Vous ne pouvez vous contenter, pour formaliser votre prise d'acte, de cesser de vous rendre au travail sans informer votre employeur du motif de votre décision (1).

Vous devez informer votre employeur de votre démarche et saisir le Conseil de prud'hommes.

Quelles sont les conséquences de la prise d'acte ?

La rupture du contrat de travail

Le contrat de travail peut prendre fin immédiatement, et ce, sans avoir à effectuer un préavis. Toutefois, la jurisprudence vous autorise à effectuer un préavis (2). Dans le cas où le juge requalifie la prise d'acte en démission, cela peut vous permettre de ne pas avoir à payer à votre employeur, une indemnité à titre de dommages et intérêts pour inexécution du préavis.

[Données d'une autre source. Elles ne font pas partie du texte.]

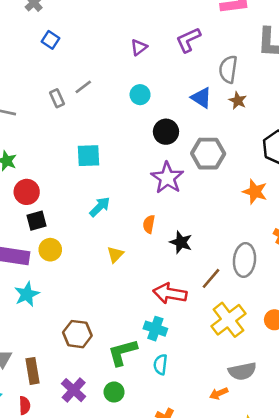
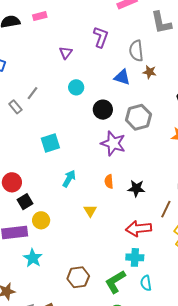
purple L-shape: (188, 40) -> (101, 37), turned 150

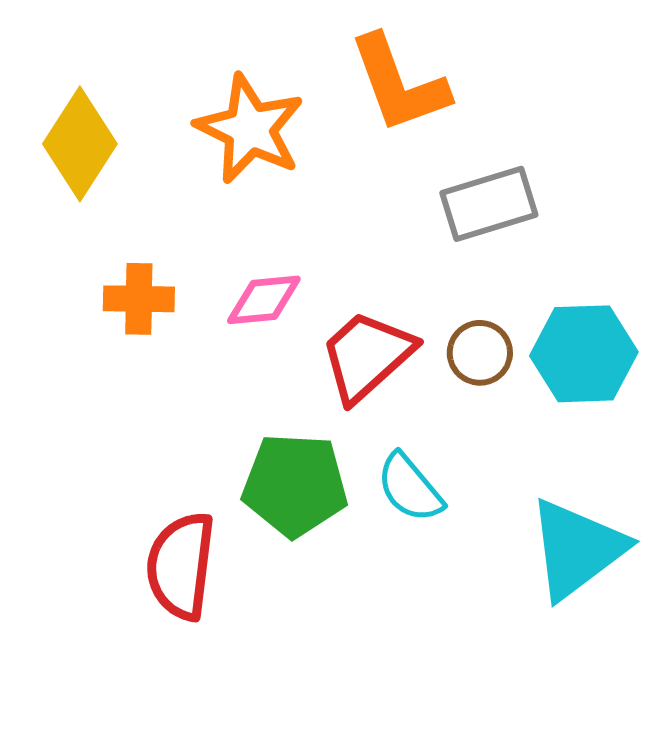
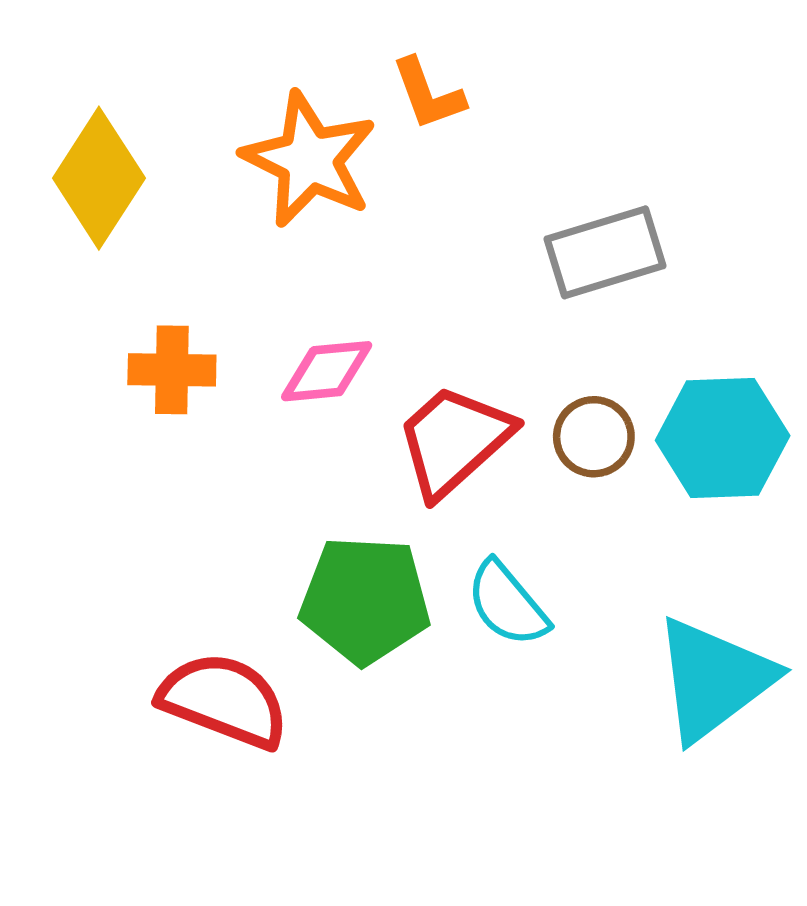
orange L-shape: (399, 84) -> (428, 94), moved, size x0.6
red semicircle: (181, 566) -> (224, 700), turned 104

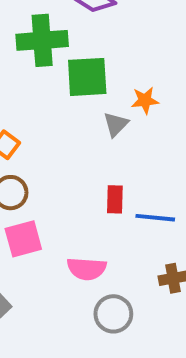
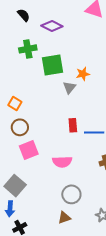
green cross: (42, 40) -> (28, 49), size x0.7
gray circle: (113, 314) -> (71, 194), moved

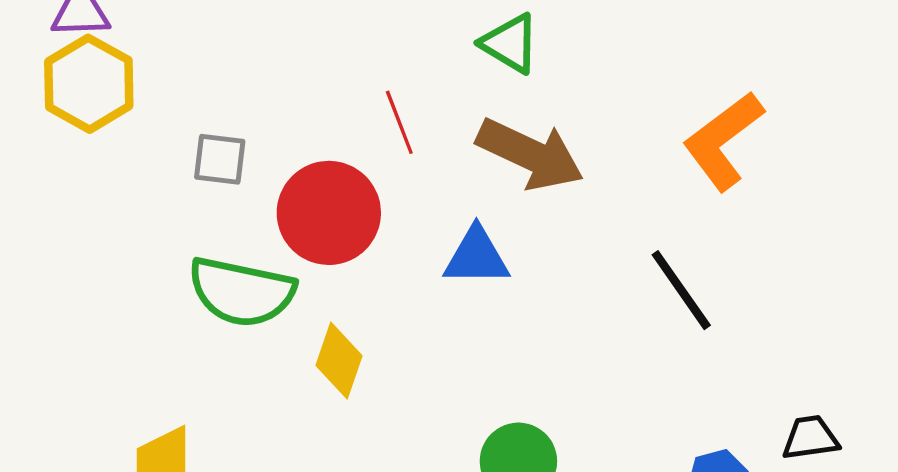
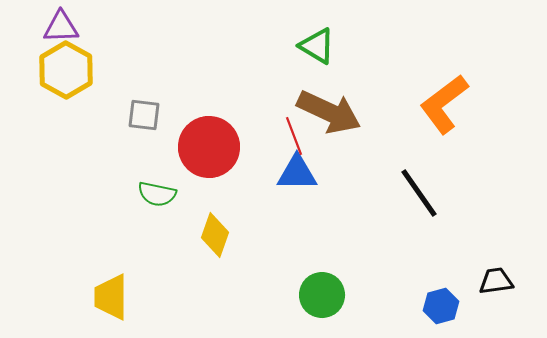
red line: (399, 122) -> (294, 136), moved
green semicircle: (242, 292) -> (157, 194), size x0.6

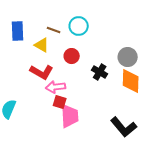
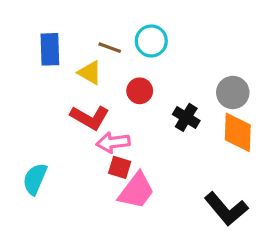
pink trapezoid: (70, 116) -> (136, 191), turned 40

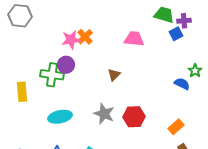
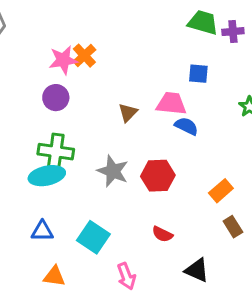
blue square: (176, 34) -> (198, 74), moved, turned 32
pink trapezoid: (134, 39) -> (171, 104), moved
green cross: (52, 75) -> (56, 152), moved
blue semicircle: (182, 84) -> (186, 126), moved

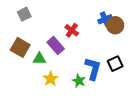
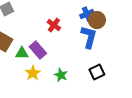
purple rectangle: (56, 45) -> (38, 50), moved
black square: (115, 64) -> (97, 72), moved
blue L-shape: (93, 69) -> (89, 37), moved

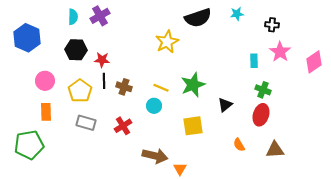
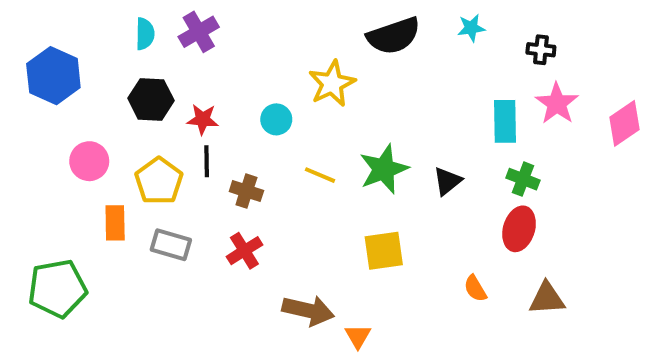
cyan rectangle: (254, 61) -> (505, 121), size x1.5
brown cross: (124, 87) -> (246, 191), moved
black triangle: (225, 105) -> (447, 181), moved
cyan circle: (154, 106) -> (276, 119), moved
orange rectangle: (46, 112) -> (115, 223), moved

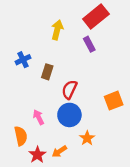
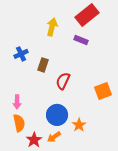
purple rectangle: (89, 44) -> (81, 40), turned -40
blue circle: (69, 115) -> (57, 115), moved
pink arrow: (38, 117) -> (17, 102), moved, turned -152

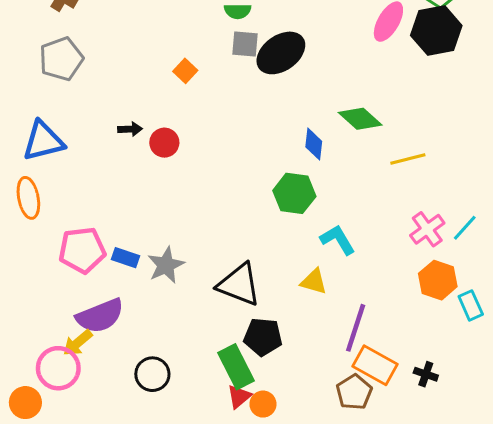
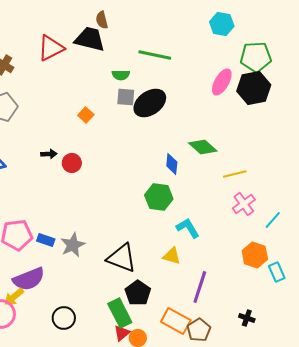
pink cross: (427, 229) -> (244, 204), moved
black pentagon: (263, 337) -> (138, 293), turned 30
orange rectangle: (375, 365) -> (176, 321), moved

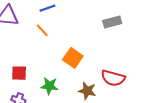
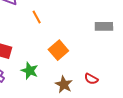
red semicircle: (113, 78) -> (91, 79), size x0.6

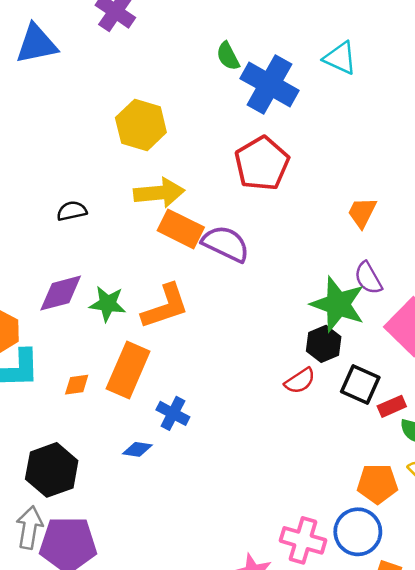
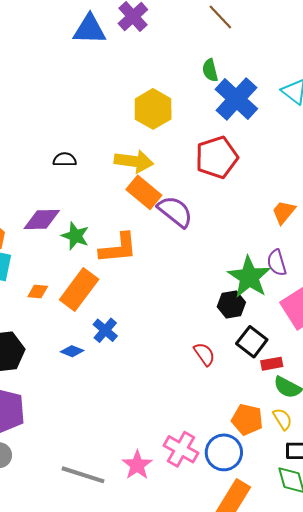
blue triangle: (36, 44) -> (90, 29), moved
yellow hexagon: (141, 125) -> (153, 109), moved
red semicircle: (300, 381) -> (204, 354), moved, turned -105

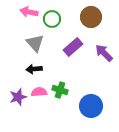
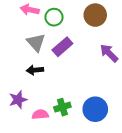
purple rectangle: (73, 47) -> (62, 47), moved
green cross: (60, 90) -> (62, 107), moved, turned -35
pink semicircle: (39, 92) -> (40, 114), moved

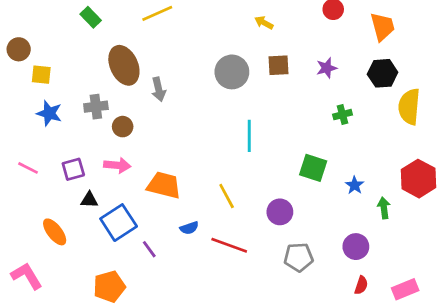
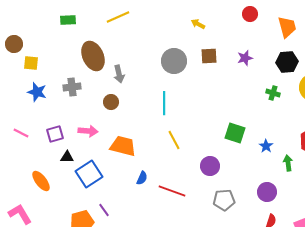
green rectangle: (91, 17) -> (68, 20), turned -49
green cross: (343, 115) -> (273, 93), moved, turned 32
brown circle: (123, 127) -> (111, 102), moved
cyan line: (249, 136) -> (164, 103), moved
yellow line: (227, 196) -> (174, 140), moved
blue semicircle: (189, 228) -> (142, 178), turned -48
purple line: (149, 249) -> (104, 210), moved

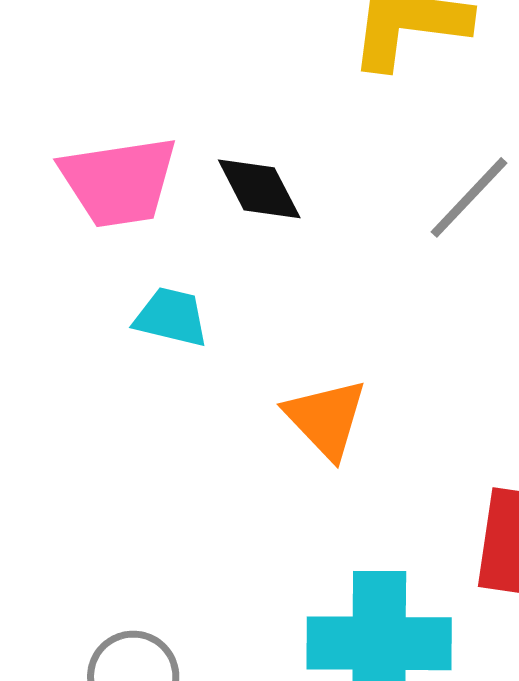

Votre employeur doit vous remettre tous les documents inhérents à la rupture du contrat tels que le dernier bulletin de paie, un certificat de travail, un reçu pour solde de tout compte, etc. (3).

La qualification de la rupture

La prise d'acte ne constitue ni une démission ni un licenciement. Toutefois, elle produira soit les effets d'une démission, soit les effets d'un licenciement. Il appartient au juge d'en décider selon les faits que vous invoquez.

Selon une jurisprudence établie, la prise d'acte peut produire les effets suivants 

- La prise d'acte produisant les effets d'une démission

La prise d'acte produit les mêmes effets que la démission si les reproches que vous invoquez sont infondés ou s'ils ne constituent pas une violation des obligations contractuelles de votre employeur.

Dans ce cas, vous devrez payer à votre ancien employeur, une indemnité compensatrice de préavis (4).

- La prise d'acte produisant les effets d'un licenciement sans cause réelle et sérieuse

La prise d'acte produit les effets d'un licenciement dépourvu de cause réelle et sérieuse si les faits que vous invoquez sont avérés et qu'ils sont constitutifs d'un manquement ou d'une violation de votre ancien employeur de ses obligations contractuelles.

Dans un tel cas, vous percevrez :

  • l'indemnité légale ou conventionnelle de licenciement,
  • une indemnité compensatrice de préavis et les congés payés afférents,
  • une indemnité pour licenciement dépourvu de cause réelle et sérieuse (5).

Toutefois, vous ne pouvez percevoir d'indemnité pour procédure irrégulière (6).